- **Instructions for the task**
Return the lines of the data below starting at the one holding "Figure 6. The" and ending at the one holding "Figure 3. XRD", word for word, leaving every picture out.

[Recorded data]
· · ·
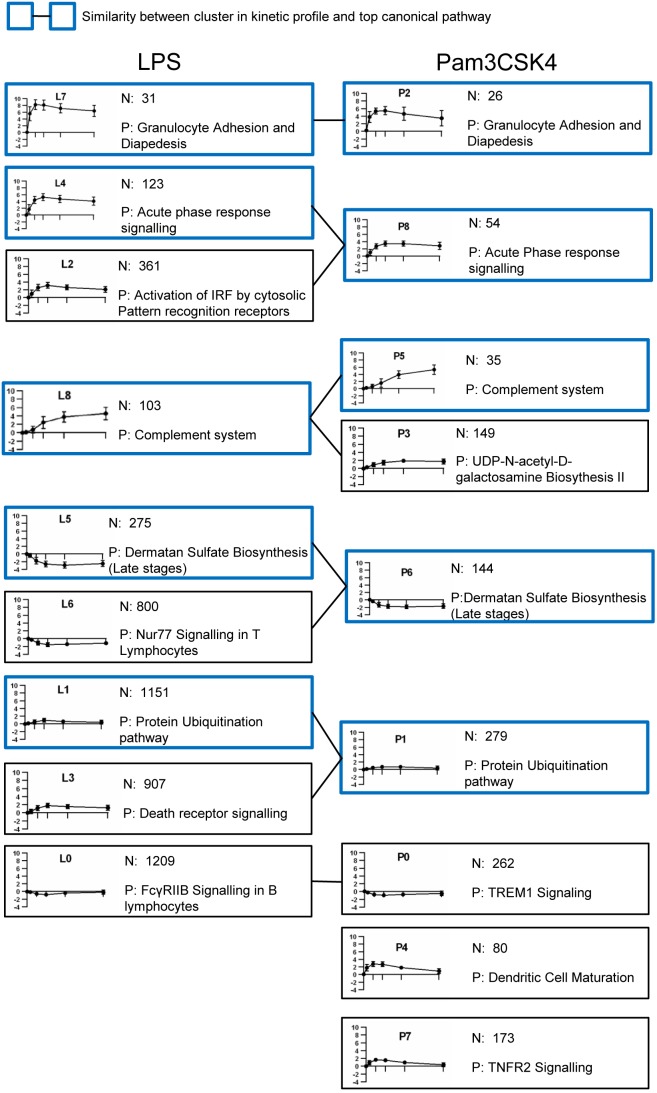

k-means clustering of the significant transcript lists reveals similar clusters.Mean normalised expression profile of individual clusters (y axis, ±SD, n = 4) at each time point (x axis; 0, 1, 3, 6, 12 and 24 hours) for each cluster. N: number of transcripts within cluster; P: most significant canonical pathway (IPA). Clusters are grouped by similarity in kinetic profile (Pearsons correlation, Table S2) and top canonical pathway.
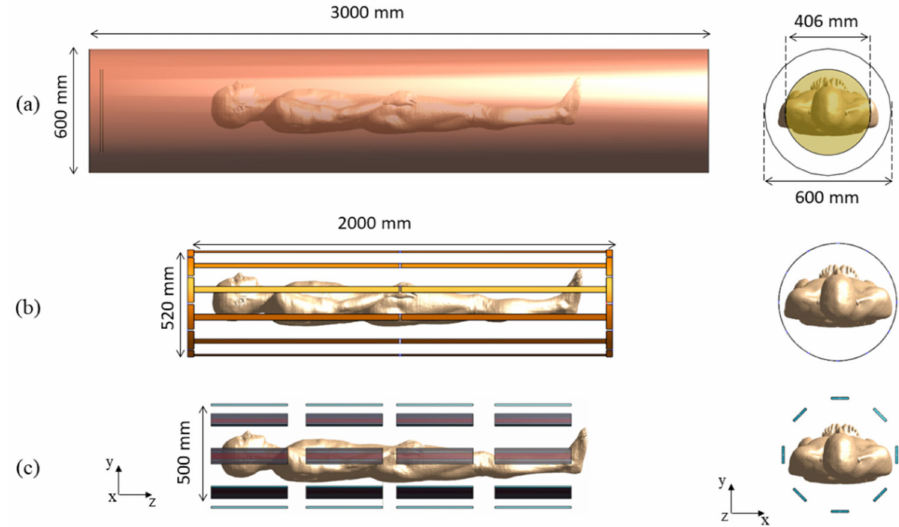
Figure 6. The geometry of each of the array configurations for the whole body in sagittal and axial views, for the ( a ) path antenna, ( b ) birdcage coil, and ( c ) t-MTL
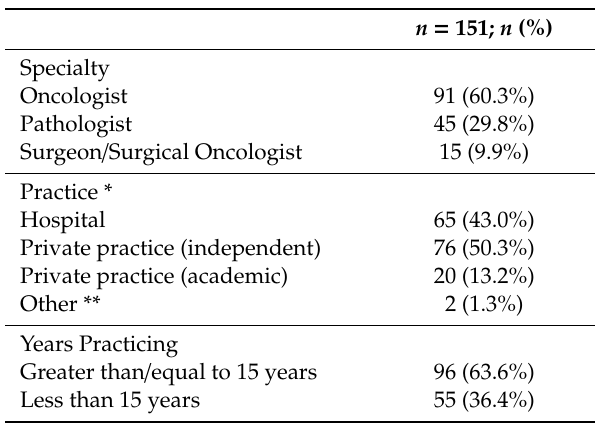
Table 1. Physician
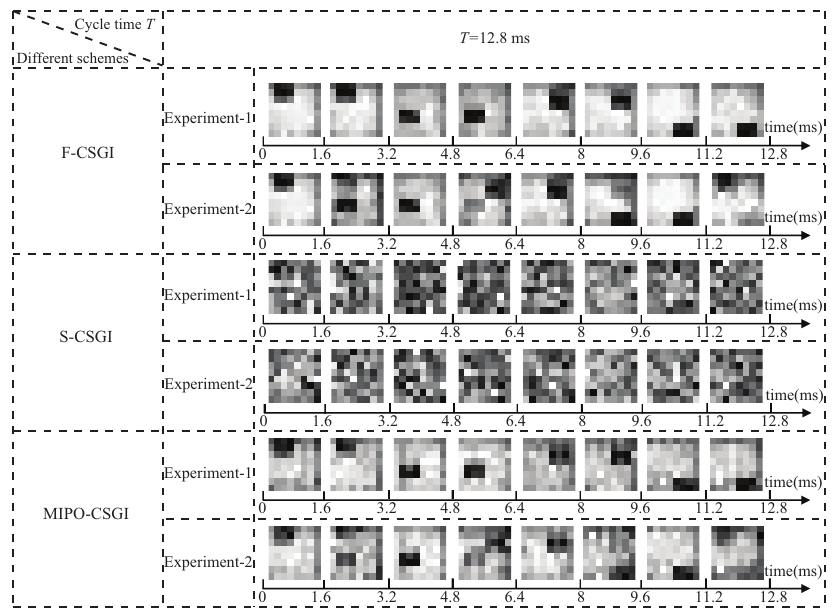
Figure 7. Experimental results of reconstructing eight frames of a jumping “square”using F-CSGI, S-CSGI, and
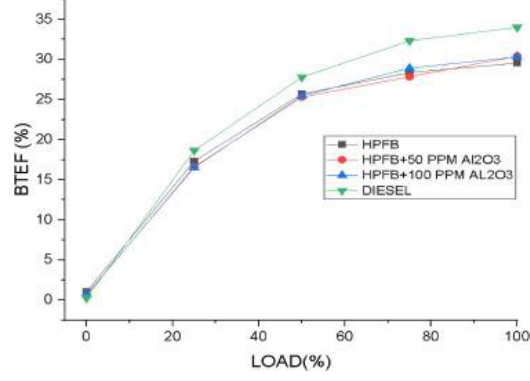
Fig. 8. Effect of the additive on thermal efficiency of braking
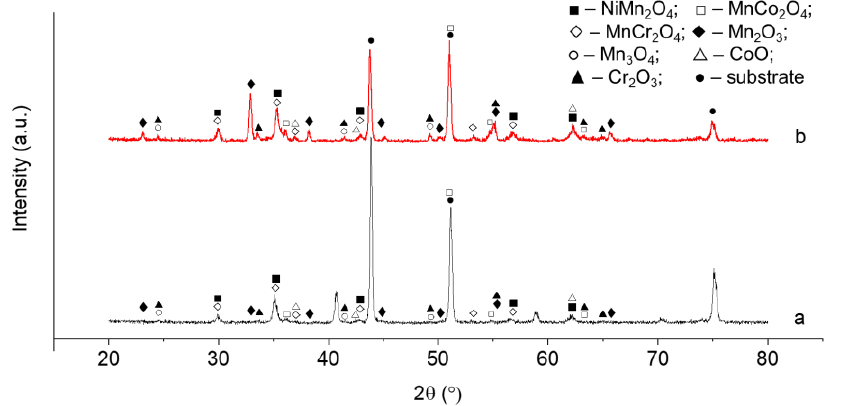
Figure 3. XRD pattern of Cr-Fe steel sample with deposited protective coating after vacuum ( a ) and oxidizing ( b ) annealing. The following PDF2 cards were used: NiMn 2 O 4 — 00-084-0542; MnCo 2 O 4 — 00-084-0482; MnCr 2 O 4 — 00-075-1614; Mn 2 O 3 — 00-073-1826; Mn 3 O 4 — 00-075-1560; CoO — 00-075-0418; Cr 2 O 3 — 00-082-1484.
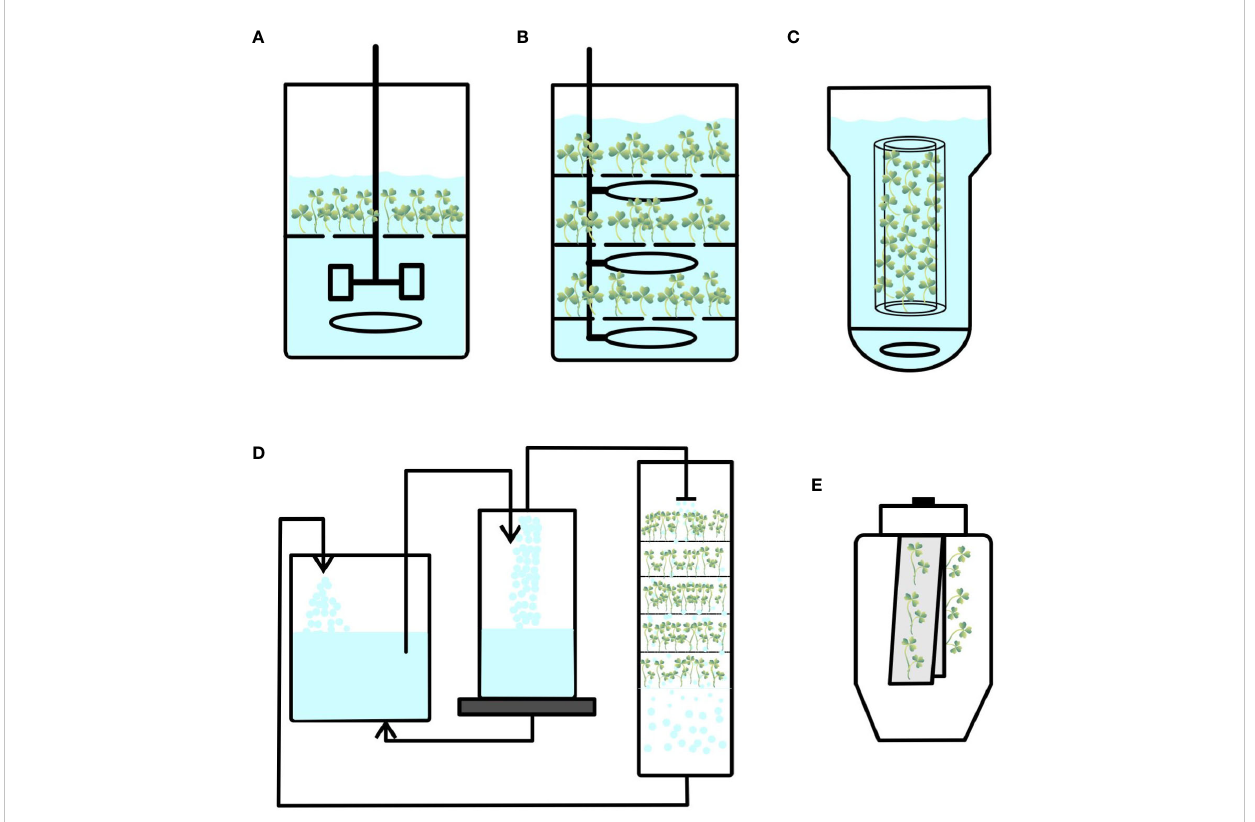
FIGURE 1 Con fi gurations of different bioreactors used for plant propagation. (A) Stirred-tank bioreactor. (B) Bubble column bioreactor. (C) Airlift bioreactor. (D) Nutrient mist bioreactor. (E) Trickle bed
· · ·
- **Answer to the exercise**
Figure 6. The geometry of each of the array configurations for the whole body in sagittal and axial views, for the ( a ) path antenna, ( b ) birdcage coil, and ( c ) t-MTL
Table 1. Physician
Figure 7. Experimental results of reconstructing eight frames of a jumping “square”using F-CSGI, S-CSGI, and
Fig. 8. Effect of the additive on thermal efficiency of braking
Figure 3. XRD pattern of Cr-Fe steel sample with deposited protective coating after vacuum ( a ) and oxidizing ( b ) annealing. The following PDF2 cards were used: NiMn 2 O 4 — 00-084-0542; MnCo 2 O 4 — 00-084-0482; MnCr 2 O 4 — 00-075-1614; Mn 2 O 3 — 00-073-1826; Mn 3 O 4 — 00-075-1560; CoO — 00-075-0418; Cr 2 O 3 — 00-082-1484.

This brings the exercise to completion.